Words such as “believes,” “anticipates,” “expects,” "intends” and “plans” and similar expressions are intended to identify
forward-looking statements but are not the exclusive means of identifying such statements. We do not intend to update these
forward-looking statements except as may be required by applicable laws.
By their very nature, forward-looking statements involve inherent risks and uncertainties, both general and specific, and risks
exist that predictions, forecasts, projections and other outcomes described or implied in forward-looking statements will not be
achieved. We caution you that a number of important factors could cause results to differ materially from the plans, objectives,
expectations, estimates and intentions expressed in such forward-looking statements. These factors include (i) market and interest
rate fluctuations; (ii) the strength of the global economy in general and the strength of the economies of the countries in which we
conduct our operations in particular; (iii) the ability of counterparties to meet their obligations to us; (iv) the effects of, and changes
in, fiscal, monetary, trade and tax policies, and currency fluctuations; (v) political and social developments, including war, civil unrest
or terrorist activity; (vi) the possibility of foreign exchange controls, expropriation, nationalization or confiscation of assets in countries
in which we conduct our operations; (vii) the ability to maintain sufficient liquidity and access capital markets; (viii) operational factors
such as systems failure, human error, or the failure to properly implement procedures; (ix) actions taken by regulators with respect to
our business and practices in one or more of the countries in which we conduct our operations; (x) the effects of changes in laws,
regulations or accounting policies or practices; (xi) competition in geographic and business areas in which we conduct our
operations; (xii) the ability to retain and recruit qualified personnel; (xiii) the ability to maintain our reputation and promote our brands;
(xiv) the ability to increase market share and control expenses; (xv) technological changes; (xvi) the timely development and
acceptance of our new products and services and the perceived overall value of these products and services by users; (xvii)

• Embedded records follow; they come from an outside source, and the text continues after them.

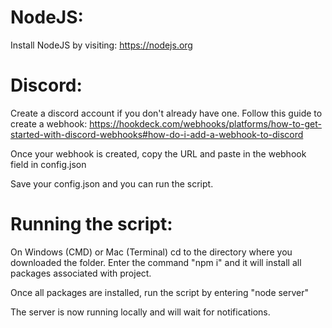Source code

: # NodeJS:
Install NodeJS by visiting: https://nodejs.org

# Discord:
Create a discord account if you don't already have one.
Follow this guide to create a webhook: https://hookdeck.com/webhooks/platforms/how-to-get-started-with-discord-webhooks#how-do-i-add-a-webhook-to-discord

Once your webhook is created, copy the URL and paste in the webhook field in config.json

Save your config.json and you can run the script.

# Running the script:
On Windows (CMD) or Mac (Terminal) cd to the directory where you downloaded the folder. Enter the command "npm i" and it will install all packages associated with project.

Once all packages are installed, run the script by entering "node server"

The server is now running locally and will wait for notifications.
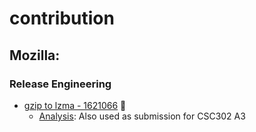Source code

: # contribution

## Mozilla:

### Release Engineering
- [gzip to lzma - 1621066](https://bugzilla.mozilla.org/show_bug.cgi?id=1621066) :rocket:
  - [Analysis](./1621066/a3.md): Also used as submission for CSC302 A3
  

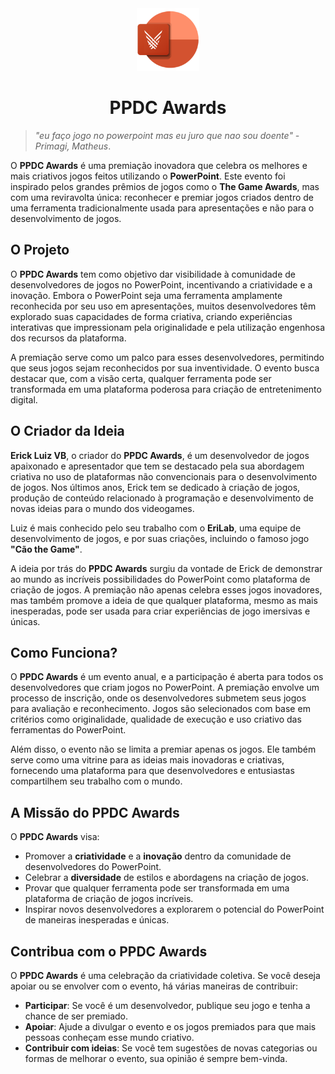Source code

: <div align="center">
  <img src="./public/logo.png" width="100" height="100" />

  # PPDC Awards
</div>

> *"eu faço jogo no powerpoint mas eu juro que nao sou doente" - Primagi, Matheus*.

O **PPDC Awards** é uma premiação inovadora que celebra os melhores e mais criativos jogos feitos utilizando o **PowerPoint**. Este evento foi inspirado pelos grandes prêmios de jogos como o **The Game Awards**, mas com uma reviravolta única: reconhecer e premiar jogos criados dentro de uma ferramenta tradicionalmente usada para apresentações e não para o desenvolvimento de jogos.

## O Projeto

O **PPDC Awards** tem como objetivo dar visibilidade à comunidade de desenvolvedores de jogos no PowerPoint, incentivando a criatividade e a inovação. Embora o PowerPoint seja uma ferramenta amplamente reconhecida por seu uso em apresentações, muitos desenvolvedores têm explorado suas capacidades de forma criativa, criando experiências interativas que impressionam pela originalidade e pela utilização engenhosa dos recursos da plataforma.

A premiação serve como um palco para esses desenvolvedores, permitindo que seus jogos sejam reconhecidos por sua inventividade. O evento busca destacar que, com a visão certa, qualquer ferramenta pode ser transformada em uma plataforma poderosa para criação de entretenimento digital.

## O Criador da Ideia

**Erick Luiz VB**, o criador do **PPDC Awards**, é um desenvolvedor de jogos apaixonado e apresentador que tem se destacado pela sua abordagem criativa no uso de plataformas não convencionais para o desenvolvimento de jogos. Nos últimos anos, Erick tem se dedicado à criação de jogos, produção de conteúdo relacionado à programação e desenvolvimento de novas ideias para o mundo dos videogames.

Luiz é mais conhecido pelo seu trabalho com o **EriLab**, uma equipe de desenvolvimento de jogos, e por suas criações, incluindo o famoso jogo **"Cão the Game"**.

A ideia por trás do **PPDC Awards** surgiu da vontade de Erick de demonstrar ao mundo as incríveis possibilidades do PowerPoint como plataforma de criação de jogos. A premiação não apenas celebra esses jogos inovadores, mas também promove a ideia de que qualquer plataforma, mesmo as mais inesperadas, pode ser usada para criar experiências de jogo imersivas e únicas.

## Como Funciona?

O **PPDC Awards** é um evento anual, e a participação é aberta para todos os desenvolvedores que criam jogos no PowerPoint. A premiação envolve um processo de inscrição, onde os desenvolvedores submetem seus jogos para avaliação e reconhecimento. Jogos são selecionados com base em critérios como originalidade, qualidade de execução e uso criativo das ferramentas do PowerPoint.

Além disso, o evento não se limita a premiar apenas os jogos. Ele também serve como uma vitrine para as ideias mais inovadoras e criativas, fornecendo uma plataforma para que desenvolvedores e entusiastas compartilhem seu trabalho com o mundo.

## A Missão do PPDC Awards

O **PPDC Awards** visa:

- Promover a **criatividade** e a **inovação** dentro da comunidade de desenvolvedores do PowerPoint.
- Celebrar a **diversidade** de estilos e abordagens na criação de jogos.
- Provar que qualquer ferramenta pode ser transformada em uma plataforma de criação de jogos incríveis.
- Inspirar novos desenvolvedores a explorarem o potencial do PowerPoint de maneiras inesperadas e únicas.

## Contribua com o PPDC Awards

O **PPDC Awards** é uma celebração da criatividade coletiva. Se você deseja apoiar ou se envolver com o evento, há várias maneiras de contribuir:

- **Participar**: Se você é um desenvolvedor, publique seu jogo e tenha a chance de ser premiado.
- **Apoiar**: Ajude a divulgar o evento e os jogos premiados para que mais pessoas conheçam esse mundo criativo.
- **Contribuir com ideias**: Se você tem sugestões de novas categorias ou formas de melhorar o evento, sua opinião é sempre bem-vinda.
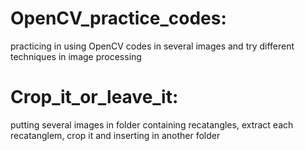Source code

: # OpenCV_practice_codes:
<p>practicing in using OpenCV codes in several images and try different techniques in image processing</p>

# Crop_it_or_leave_it:
<p>putting several images in folder containing recatangles, extract each recatanglem, crop it and inserting in another folder</p>
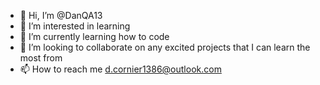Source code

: - 👋 Hi, I’m @DanQA13
- 👀 I’m interested in learning 
- 🌱 I’m currently learning how to code 
- 💞️ I’m looking to collaborate on any excited projects that I can learn the most from 
- 📫 How to reach me d.cornier1386@outlook.com

<!---
DanQA13/DanQA13 is a ✨ special ✨ repository because its `README.md` (this file) appears on your GitHub profile.
You can click the Preview link to take a look at your changes.
--->
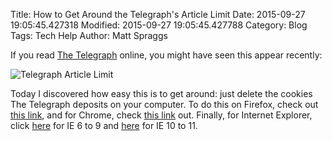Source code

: Title: How to Get Around the Telegraph's Article Limit
Date: 2015-09-27 19:05:45.427318
Modified: 2015-09-27 19:05:45.427788
Category: Blog
Tags: Tech Help
Author: Matt Spraggs

If you read [The Telegraph](http://www.telegraph.co.uk) online, you might have seen this appear recently:

![Telegraph Article Limit](https://i.imgur.com/3uU1LKZ.png)

Today I discovered how easy this is to get around: just delete the cookies The Telegraph deposits on your computer. To do this on Firefox, check out [this link](https://support.mozilla.org/en-US/kb/delete-cookies-remove-info-websites-stored#w_delete-cookies-for-a-single-site), and for Chrome, check [this link]() out. Finally, for Internet Explorer, click [here](https://support.microsoft.com/en-gb/kb/278835) for IE 6 to 9 and [here](http://windows.microsoft.com/en-gb/internet-explorer/delete-manage-cookies#ie=ie-11) for IE 10 to 11.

acquisitions, including the ability to integrate successfully acquired businesses; (xviii) the adverse resolution of litigation and other
contingencies; and (xix) our success at managing the risks involved in the foregoing.
We caution you that the foregoing list of important factors is not exclusive; when evaluating forward-looking statements, you
should carefully consider the foregoing factors and other uncertainties and events, as well as the risks identified in our most recently
filed Form 20-F and reports on Form 6-K furnished to the US Securities and Exchange Commission.